→ **GOAL OF THE EXERCISE**:
Extract each line of the data and write it out again exactly.
----
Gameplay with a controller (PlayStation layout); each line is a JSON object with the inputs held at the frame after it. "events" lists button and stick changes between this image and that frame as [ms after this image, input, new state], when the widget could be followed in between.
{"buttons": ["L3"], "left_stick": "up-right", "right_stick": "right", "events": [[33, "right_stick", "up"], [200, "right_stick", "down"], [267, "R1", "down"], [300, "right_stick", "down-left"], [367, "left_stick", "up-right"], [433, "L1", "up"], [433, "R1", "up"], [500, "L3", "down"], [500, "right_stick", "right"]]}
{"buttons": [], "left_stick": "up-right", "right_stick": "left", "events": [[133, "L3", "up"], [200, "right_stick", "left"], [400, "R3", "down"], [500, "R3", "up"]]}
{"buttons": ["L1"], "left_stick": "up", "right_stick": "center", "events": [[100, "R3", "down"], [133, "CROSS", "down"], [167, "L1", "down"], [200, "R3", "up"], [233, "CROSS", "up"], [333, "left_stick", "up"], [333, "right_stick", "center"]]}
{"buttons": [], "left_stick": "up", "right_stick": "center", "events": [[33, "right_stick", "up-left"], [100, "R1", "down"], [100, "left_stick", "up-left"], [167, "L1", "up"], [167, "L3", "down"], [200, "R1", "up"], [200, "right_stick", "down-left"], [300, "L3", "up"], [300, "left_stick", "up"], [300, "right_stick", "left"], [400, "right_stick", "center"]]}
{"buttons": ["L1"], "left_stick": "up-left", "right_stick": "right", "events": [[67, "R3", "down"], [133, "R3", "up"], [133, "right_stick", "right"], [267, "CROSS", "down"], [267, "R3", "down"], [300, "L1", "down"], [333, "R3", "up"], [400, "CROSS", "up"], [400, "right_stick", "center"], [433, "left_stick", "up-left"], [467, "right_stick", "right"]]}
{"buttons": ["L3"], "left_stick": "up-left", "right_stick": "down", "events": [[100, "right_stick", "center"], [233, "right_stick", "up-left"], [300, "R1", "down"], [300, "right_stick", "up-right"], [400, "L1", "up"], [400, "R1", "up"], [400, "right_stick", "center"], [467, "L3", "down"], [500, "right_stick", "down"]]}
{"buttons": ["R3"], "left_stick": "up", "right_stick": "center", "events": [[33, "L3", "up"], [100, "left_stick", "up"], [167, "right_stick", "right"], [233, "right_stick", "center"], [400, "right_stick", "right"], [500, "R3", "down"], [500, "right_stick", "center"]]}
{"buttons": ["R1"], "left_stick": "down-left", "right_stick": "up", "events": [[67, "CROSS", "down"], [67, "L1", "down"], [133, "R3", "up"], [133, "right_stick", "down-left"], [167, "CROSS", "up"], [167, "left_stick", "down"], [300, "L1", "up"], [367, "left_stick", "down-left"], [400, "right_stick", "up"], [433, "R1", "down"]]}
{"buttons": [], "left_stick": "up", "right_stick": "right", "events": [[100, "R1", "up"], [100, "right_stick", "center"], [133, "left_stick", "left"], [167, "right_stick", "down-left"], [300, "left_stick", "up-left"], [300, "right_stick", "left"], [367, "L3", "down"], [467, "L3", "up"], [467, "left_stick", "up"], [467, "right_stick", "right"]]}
----
→ **WRITTEN SOLUTION**:
Gameplay with a controller (PlayStation layout); each line is a JSON object with the inputs held at the frame after it. "events" lists button and stick changes between this image and that frame as [ms after this image, input, new state], when the widget could be followed in between.
{"buttons": ["L3"], "left_stick": "up-right", "right_stick": "right", "events": [[33, "right_stick", "up"], [200, "right_stick", "down"], [267, "R1", "down"], [300, "right_stick", "down-left"], [367, "left_stick", "up-right"], [433, "L1", "up"], [433, "R1", "up"], [500, "L3", "down"], [500, "right_stick", "right"]]}
{"buttons": [], "left_stick": "up-right", "right_stick": "left", "events": [[133, "L3", "up"], [200, "right_stick", "left"], [400, "R3", "down"], [500, "R3", "up"]]}
{"buttons": ["L1"], "left_stick": "up", "right_stick": "center", "events": [[100, "R3", "down"], [133, "CROSS", "down"], [167, "L1", "down"], [200, "R3", "up"], [233, "CROSS", "up"], [333, "left_stick", "up"], [333, "right_stick", "center"]]}
{"buttons": [], "left_stick": "up", "right_stick": "center", "events": [[33, "right_stick", "up-left"], [100, "R1", "down"], [100, "left_stick", "up-left"], [167, "L1", "up"], [167, "L3", "down"], [200, "R1", "up"], [200, "right_stick", "down-left"], [300, "L3", "up"], [300, "left_stick", "up"], [300, "right_stick", "left"], [400, "right_stick", "center"]]}
{"buttons": ["L1"], "left_stick": "up-left", "right_stick": "right", "events": [[67, "R3", "down"], [133, "R3", "up"], [133, "right_stick", "right"], [267, "CROSS", "down"], [267, "R3", "down"], [300, "L1", "down"], [333, "R3", "up"], [400, "CROSS", "up"], [400, "right_stick", "center"], [433, "left_stick", "up-left"], [467, "right_stick", "right"]]}
{"buttons": ["L3"], "left_stick": "up-left", "right_stick": "down", "events": [[100, "right_stick", "center"], [233, "right_stick", "up-left"], [300, "R1", "down"], [300, "right_stick", "up-right"], [400, "L1", "up"], [400, "R1", "up"], [400, "right_stick", "center"], [467, "L3", "down"], [500, "right_stick", "down"]]}
{"buttons": ["R3"], "left_stick": "up", "right_stick": "center", "events": [[33, "L3", "up"], [100, "left_stick", "up"], [167, "right_stick", "right"], [233, "right_stick", "center"], [400, "right_stick", "right"], [500, "R3", "down"], [500, "right_stick", "center"]]}
{"buttons": ["R1"], "left_stick": "down-left", "right_stick": "up", "events": [[67, "CROSS", "down"], [67, "L1", "down"], [133, "R3", "up"], [133, "right_stick", "down-left"], [167, "CROSS", "up"], [167, "left_stick", "down"], [300, "L1", "up"], [367, "left_stick", "down-left"], [400, "right_stick", "up"], [433, "R1", "down"]]}
{"buttons": [], "left_stick": "up", "right_stick": "right", "events": [[100, "R1", "up"], [100, "right_stick", "center"], [133, "left_stick", "left"], [167, "right_stick", "down-left"], [300, "left_stick", "up-left"], [300, "right_stick", "left"], [367, "L3", "down"], [467, "L3", "up"], [467, "left_stick", "up"], [467, "right_stick", "right"]]}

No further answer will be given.